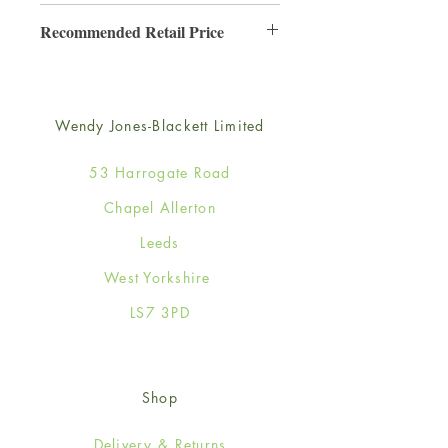
6
Recommended Retail Price
£3.50
Wendy Jones-Blackett Limited
53 Harrogate Road
Chapel Allerton
Leeds
West Yorkshire
LS7 3PD
Shop
Delivery & Returns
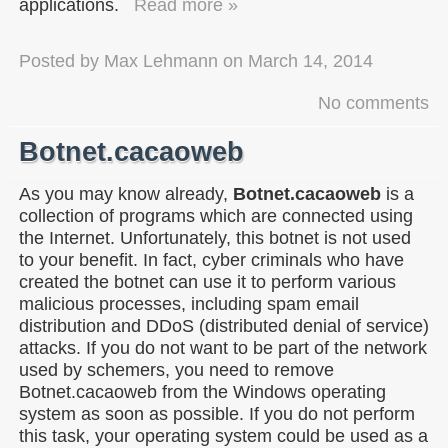
applications.
Read more »
Posted by
Max Lehmann
on
March 14, 2014
No comments
Botnet.cacaoweb
As you may know already,
Botnet.cacaoweb
is a
collection of programs which are connected using
the Internet. Unfortunately, this botnet is not used
to your benefit. In fact, cyber criminals who have
created the botnet can use it to perform various
malicious processes, including spam email
distribution and DDoS (distributed denial of service)
attacks. If you do not want to be part of the network
used by schemers, you need to remove
Botnet.cacaoweb from the Windows operating
system as soon as possible. If you do not perform
this task, your operating system could be used as a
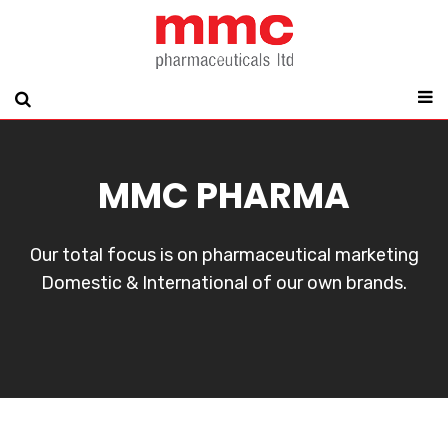
MMC PHARMA
Our total focus is on pharmaceutical marketing
Domestic & International of our own brands.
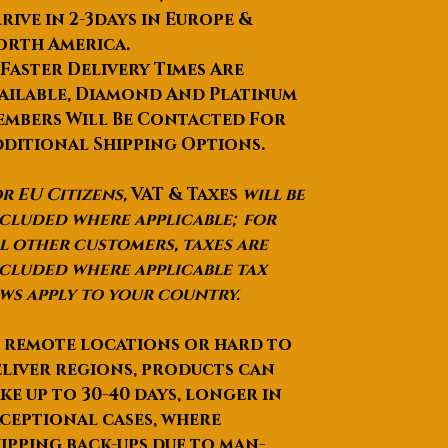
Function3
:eye wrinkle
rive in 2-3days in Europe &
removal, eye bag removal
orth America.
Function
:fat reduction and
 Faster Delivery Times Are
slim figure
ailable, Diamond And Platinum
Selling Units
:Single item
mbers Will Be Contacted For
Single package size
: 65X65X65
cm
ditional Shipping Options.
Single gross weight
:39.000 kg
Package Type
:Wooden packing
r EU Citizens,
VAT & Taxes
will be
with inner side PE foams. It is
cluded where applicable; for
SAFE for long distance
l other customers, taxes are
transpotation
cluded where applicable tax
Lead Time
:Quantity(Sets)1 -
ws apply to your country.
1>1Est. Time(days)10To be
negotiated
 remote locations or hard to
liver regions, products can
ke up to
30-40 days
, longer in
ceptional cases, where
ipping back-ups due to man-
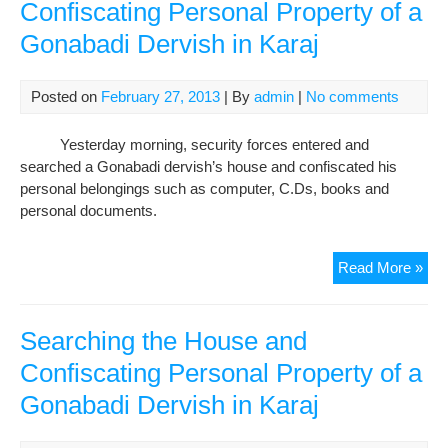
Confiscating Personal Property of a
Gonabadi Dervish in Karaj
Posted on
February 27, 2013
| By
admin
|
No comments
Yesterday morning, security forces entered and
searched a Gonabadi dervish’s house and confiscated his
personal belongings such as computer, C.Ds, books and
personal documents.
Sea
Read More »
the
Hou
and
Searching the House and
Con
Confiscating Personal Property of a
Per
Gonabadi Dervish in Karaj
Pro
of
a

__Work instruction__: The answer is a number only: how many lines of the data above include "where"?

__Exercise result__: 3